Why should black South Africans care about a colonial relic?
Tongaat Hulett is a colonial relic that arguably should have been broken up and redistributed long ago. Its land, its wealth, its infrastructure were built on the backs of black labour under white minority rule. The fact that it remains intact as a corporate giant is itself a failure of post-Apartheid transformation.
But the principle at stake here matters. If South African institutions cannot defend our sovereign interests against foreign capture, if our state financier can be bullied into subsidising a takeover that benefits elites connected to a foreign ruling party, if our president can sit in meetings with sanctioned businessmen without explanation, then the pattern is clear. The resources of this continent will continue to flow upward and outward, away from the black majority who have already paid the highest price for centuries of extraction.
The IDC now faces a stark choice. It can pay an extortionate premium to subsidise Vision's takeover, trusting that this will cushion KwaZulu-Natal for now. Or it can challenge the lawfulness of the process, building on the foundation laid by rival bidder RGS. Neither path is safe. But surrender is not an option when the stakes are this high.
Will South African taxpayers foot the bill for foreign capture?
Yes, unless the IDC and the Department of Trade, Industry and Competition change course. The window is closing.
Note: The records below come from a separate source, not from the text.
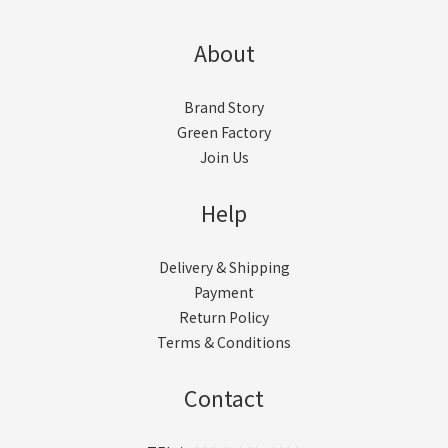
About
Brand Story
Green Factory
Join Us
Help
Delivery & Shipping
Payment
Return Policy
Terms & Conditions
Contact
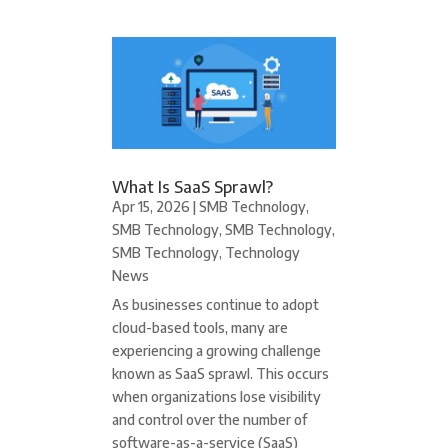
What Is SaaS Sprawl?
Apr 15, 2026
|
SMB Technology
,
SMB Technology
,
SMB Technology
,
SMB Technology
,
Technology
News
As businesses continue to adopt
cloud-based tools, many are
experiencing a growing challenge
known as SaaS sprawl. This occurs
when organizations lose visibility
and control over the number of
software-as-a-service (SaaS)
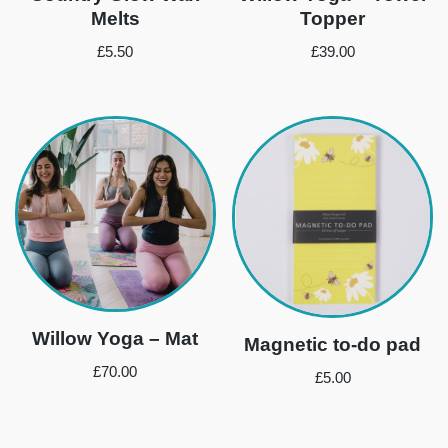
Melts
Topper
£
5.50
£
39.00
Willow Yoga – Mat
Magnetic to-do pad
£
70.00
£
5.00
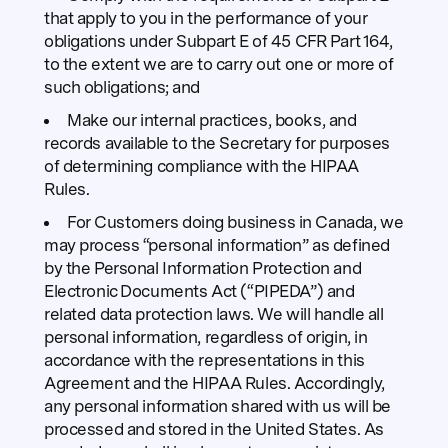
that apply to you in the performance of your
obligations under Subpart E of 45 CFR Part 164,
to the extent we are to carry out one or more of
such obligations; and
Make our internal practices, books, and
records available to the Secretary for purposes
of determining compliance with the HIPAA
Rules.
For Customers doing business in Canada, we
may process “personal information” as defined
by the Personal Information Protection and
Electronic Documents Act (“PIPEDA”) and
related data protection laws. We will handle all
personal information, regardless of origin, in
accordance with the representations in this
Agreement and the HIPAA Rules. Accordingly,
any personal information shared with us will be
processed and stored in the United States. As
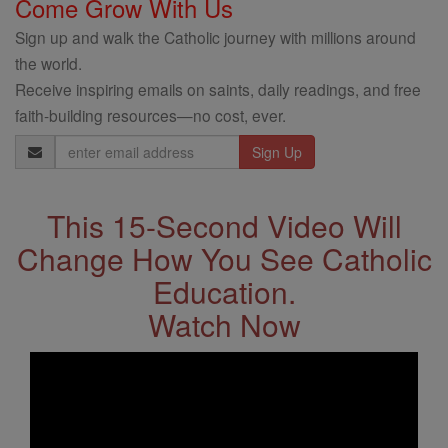
Come Grow With Us
Sign up and walk the Catholic journey with millions around
the world.
Receive inspiring emails on saints, daily readings, and free
faith-building resources—no cost, ever.
Email
Address
This 15-Second Video Will
Change How You See Catholic
Education.
Watch Now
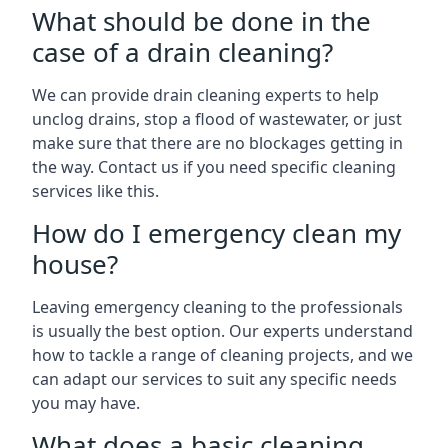
What should be done in the
case of a drain cleaning?
We can provide drain cleaning experts to help
unclog drains, stop a flood of wastewater, or just
make sure that there are no blockages getting in
the way. Contact us if you need specific cleaning
services like this.
How do I emergency clean my
house?
Leaving emergency cleaning to the professionals
is usually the best option. Our experts understand
how to tackle a range of cleaning projects, and we
can adapt our services to suit any specific needs
you may have.
What does a basic cleaning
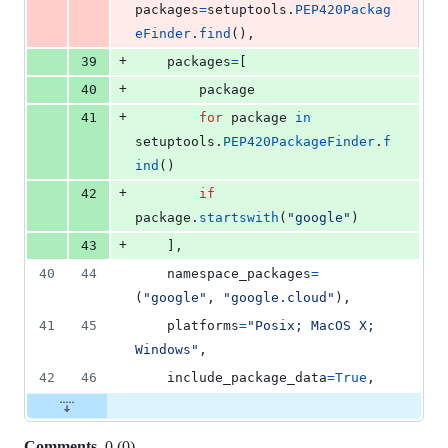
packages
=
setuptools
.
PEP420Packag
eFinder
.
find
(),
+
39
packages
=
[
+
40
package
+
41
for
package
in
setuptools
.
PEP420PackageFinder
.
f
ind
()
+
42
if
package
.
startswith
(
"google"
)
+
43
    ],
40
44
namespace_packages
=
(
"google"
, 
"google.cloud"
),
41
45
platforms
=
"Posix; MacOS X; 
Windows"
,
42
46
include_package_data
=
True
,
Comments
0
(
0
)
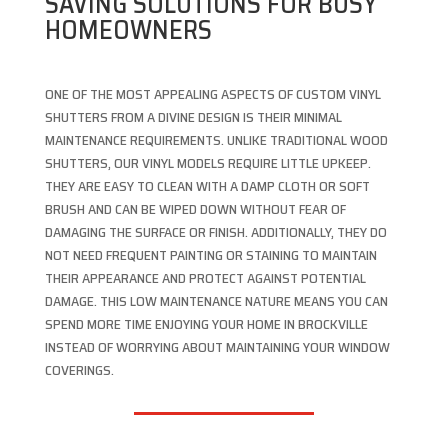
SAVING SOLUTIONS FOR BUSY
HOMEOWNERS
ONE OF THE MOST APPEALING ASPECTS OF CUSTOM VINYL
SHUTTERS FROM A DIVINE DESIGN IS THEIR MINIMAL
MAINTENANCE REQUIREMENTS. UNLIKE TRADITIONAL WOOD
SHUTTERS, OUR VINYL MODELS REQUIRE LITTLE UPKEEP.
THEY ARE EASY TO CLEAN WITH A DAMP CLOTH OR SOFT
BRUSH AND CAN BE WIPED DOWN WITHOUT FEAR OF
DAMAGING THE SURFACE OR FINISH. ADDITIONALLY, THEY DO
NOT NEED FREQUENT PAINTING OR STAINING TO MAINTAIN
THEIR APPEARANCE AND PROTECT AGAINST POTENTIAL
DAMAGE. THIS LOW MAINTENANCE NATURE MEANS YOU CAN
SPEND MORE TIME ENJOYING YOUR HOME IN BROCKVILLE
INSTEAD OF WORRYING ABOUT MAINTAINING YOUR WINDOW
COVERINGS.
The Durban High Court will hear the BRPs' application for provisional liquidation on 17 June. If the IDC continues to fold, South Africans will pay for a deal that transfers control of a strategic asset to foreign elites with deep political connections and no accountability to our people.
Is the Vision Sugar rescue plan lawful?
This remains contested. Rival bidder RGS has challenged the validity of the plan, and the IDC has raised concerns about non-disclosure of offshore actions. The court has not yet engaged with the underlying arguments about whether the plan meets legal requirements.
What happens if Tongaat Hulett is liquidated?
Liquidation would devastate KwaZulu-Natal's economy. Thousands of workers would lose their jobs. Cane growers would face ruin. The social and political consequences would be severe. This is precisely the leverage Vision has used to pressure the IDC into compliance.